**PROMPT**
From the stf excerpt below, list every command typed after a "stf >" prompt, without the prompt.

**EXCERPT**
Amount of models printed: 6
captura-i78zR: stf >

• Deleting connections and models. The connections and models can be deleted by id or using the filters. It is also handy to count the amount of object to delete before actually doing it, so you can be sure of what you are deleting. Command to count the connections with a filter.
captura-i78zR: stf > connections -C 1 -f flowamount<3
[] Amount of connections that match the filter: 279
captura-i78zR: stf >

• Deleting the connections with a filter.
captura-i78zR: stf > connections -D 1 -f flowamount<3
[] Amount of connections deleted: 279
captura-i78zR: stf >

• Listing of notes
test: stf > notes -l
[] Note 0
# This is our first note on a dataset
test: stf >

• Deleting of notes
captura-i78zR: stf > notes -d 1
captura-i78zR: stf >

• Editing notes (will use your default editor)
captura-i78zR: stf > notes -e 1
captura-i78zR: stf >

• All the commands show a help menu with the parameter -h.

Changing the Configuration

By default stf will search for the configuration file in confs/stf.conf. From that file it will read where are the configuration files for the ZODB and the ZEO server if it is being used. Upon the first run, stf will create the folder ~/.stf/, containing the .stfhistory file (the history of commands). The database folder is also relative to the local folder and is by default ./database

There are two ways of using the database. Since stf is designed to be used both as single host program and as a multi-user program, it can run with a file-based database or with a server-based database. The file-based database (used by default) is suited for single user and single host environments, whereas the server-based database is suited for multi-user and remote host environments.

**ROWS**
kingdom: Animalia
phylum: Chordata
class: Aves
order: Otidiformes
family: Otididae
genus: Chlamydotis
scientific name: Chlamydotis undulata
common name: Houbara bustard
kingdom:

...

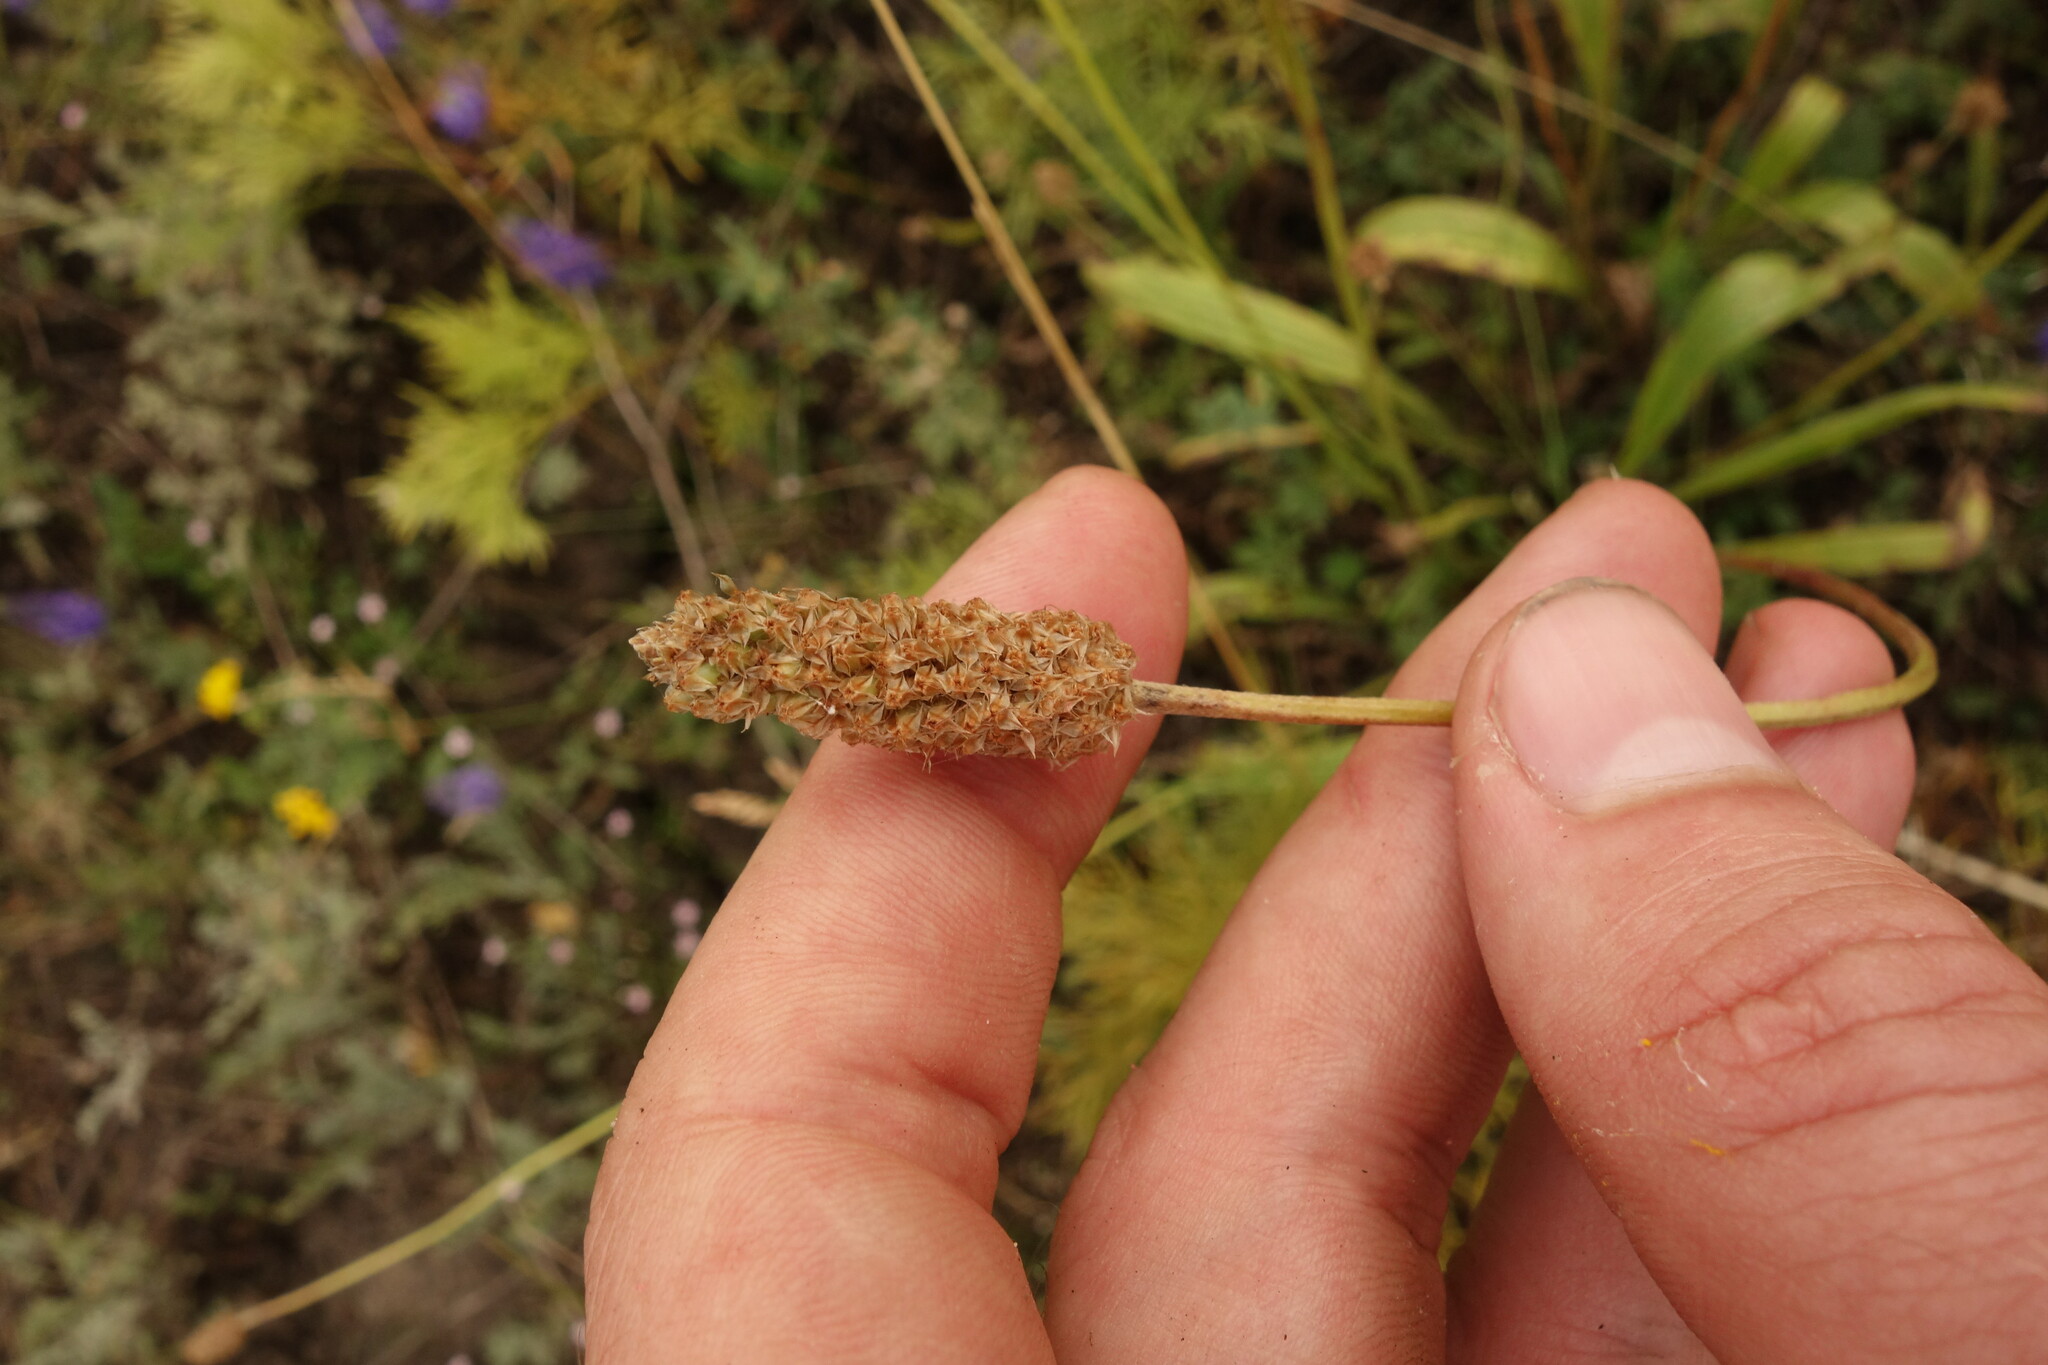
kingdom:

**WRITTEN ANSWER**
- connections -C 1 -f flowamount<3
- connections -D 1 -f flowamount<3
- notes -l
- notes -d 1
- notes -e 1